Check every line of the data and copy the ones where "KiCad" appears.

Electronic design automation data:
────────

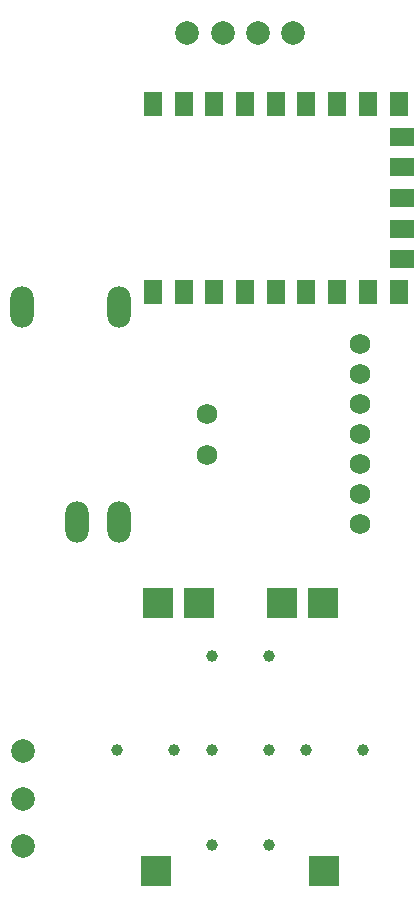
<source format=gts>
G04 #@! TF.GenerationSoftware,KiCad,Pcbnew,9.0.3*
G04 #@! TF.CreationDate,2025-12-21T00:38:46-08:00*
G04 #@! TF.ProjectId,games_aparat_electronics,67616d65-735f-4617-9061-7261745f656c,rev?*
G04 #@! TF.SameCoordinates,Original*
G04 #@! TF.FileFunction,Soldermask,Top*
G04 #@! TF.FilePolarity,Negative*
%FSLAX46Y46*%
G04 Gerber Fmt 4.6, Leading zero omitted, Abs format (unit mm)*
G04 Created by KiCad (PCBNEW 9.0.3) date 2025-12-21 00:38:46*
%MOMM*%
%LPD*%
G01*
G04 APERTURE LIST*
G04 Aperture macros list*
%AMFreePoly0*
4,1,5,0.750000,-1.000000,-0.750000,-1.000000,-0.750000,1.000000,0.750000,1.000000,0.750000,-1.000000,0.750000,-1.000000,$1*%
G04 Aperture macros list end*
%ADD10C,1.000000*%
%ADD11R,2.500000X2.500000*%
%ADD12C,2.000000*%
%ADD13FreePoly0,0.000000*%
%ADD14FreePoly0,270.000000*%
%ADD15O,2.000000X3.500000*%
%ADD16C,1.734000*%
G04 APERTURE END LIST*
D10*
X167100000Y-104200000D03*
X171900000Y-104200000D03*
D11*
X154500000Y-91700000D03*
X158000000Y-91700000D03*
X165000000Y-91700000D03*
X168500000Y-91700000D03*
X154400000Y-114400000D03*
X168600000Y-114400000D03*
D12*
X166000000Y-43500000D03*
X163000000Y-43500000D03*
X160000000Y-43500000D03*
X157000000Y-43500000D03*
X143100000Y-104300000D03*
X143100000Y-108300000D03*
X143100000Y-112300000D03*
D13*
X154100000Y-65400000D03*
X156700000Y-65400000D03*
X159300000Y-65400000D03*
X161900000Y-65400000D03*
X164500000Y-65400000D03*
X167100000Y-65400000D03*
X169700000Y-65400000D03*
X172300000Y-65400000D03*
X174900000Y-65400000D03*
D14*
X175150000Y-62650000D03*
X175150000Y-60050000D03*
X175150000Y-57450000D03*
X175150000Y-54850000D03*
X175150000Y-52250000D03*
D13*
X174900000Y-49500000D03*
X172300000Y-49500000D03*
X169700000Y-49500000D03*
X167100000Y-49500000D03*
X164500000Y-49500000D03*
X161900000Y-49500000D03*
X159300000Y-49500000D03*
X156700000Y-49500000D03*
X154100000Y-49500000D03*
D15*
X147700000Y-84900000D03*
X151200000Y-84900000D03*
X143000000Y-66700000D03*
X151200000Y-66700000D03*
D10*
X159100000Y-96200000D03*
X163900000Y-96200000D03*
X159100000Y-112200000D03*
X163900000Y-112200000D03*
X151100000Y-104200000D03*
X155900000Y-104200000D03*
X159100000Y-104200000D03*
X163900000Y-104200000D03*
D16*
X171600000Y-69820000D03*
X171600000Y-72360000D03*
X171600000Y-74900000D03*
X171600000Y-77440000D03*
X171600000Y-79980000D03*
X171600000Y-82520000D03*
X171600000Y-85060000D03*
X158646000Y-79240000D03*
X158646000Y-75740000D03*
M02*

</source>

────────

### [ANSWER SPACE]
G04 #@! TF.GenerationSoftware,KiCad,Pcbnew,9.0.3*
G04 Created by KiCad (PCBNEW 9.0.3) date 2025-12-21 00:38:46*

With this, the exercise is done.